Saved entries
◇ ◇ ◇ ◇ ◇
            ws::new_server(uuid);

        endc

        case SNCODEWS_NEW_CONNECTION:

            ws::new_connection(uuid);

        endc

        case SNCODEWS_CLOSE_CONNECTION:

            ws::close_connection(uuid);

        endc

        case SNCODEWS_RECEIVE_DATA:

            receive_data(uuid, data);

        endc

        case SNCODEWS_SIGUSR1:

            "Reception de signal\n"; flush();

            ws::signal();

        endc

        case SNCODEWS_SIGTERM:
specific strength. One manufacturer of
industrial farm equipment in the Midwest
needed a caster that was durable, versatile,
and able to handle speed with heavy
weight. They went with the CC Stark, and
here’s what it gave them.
◇ ◇ ◇ ◇ ◇
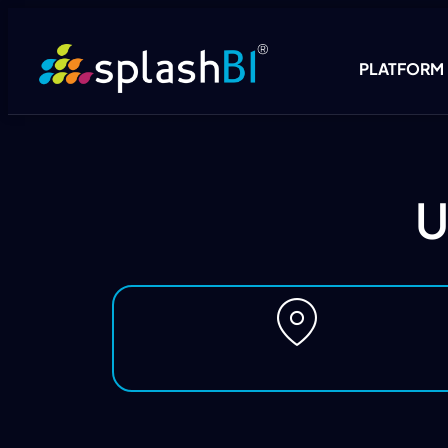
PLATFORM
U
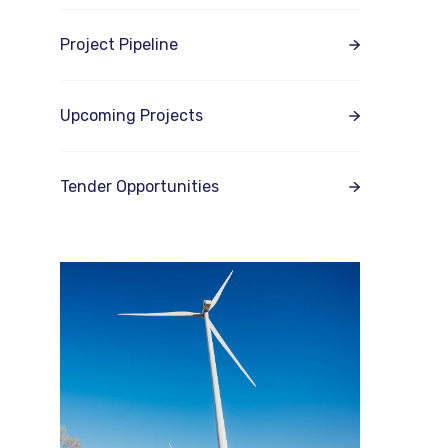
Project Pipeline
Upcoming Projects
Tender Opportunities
◇ ◇ ◇ ◇ ◇
= WHAT IS EXPECTED =
Using the records above, restate word for word the lines from the one with "and able to handle speed with heavy" through the one with "here’s what it gave them.", both included.

= YOUR SOLUTION =
and able to handle speed with heavy
weight. They went with the CC Stark, and
here’s what it gave them.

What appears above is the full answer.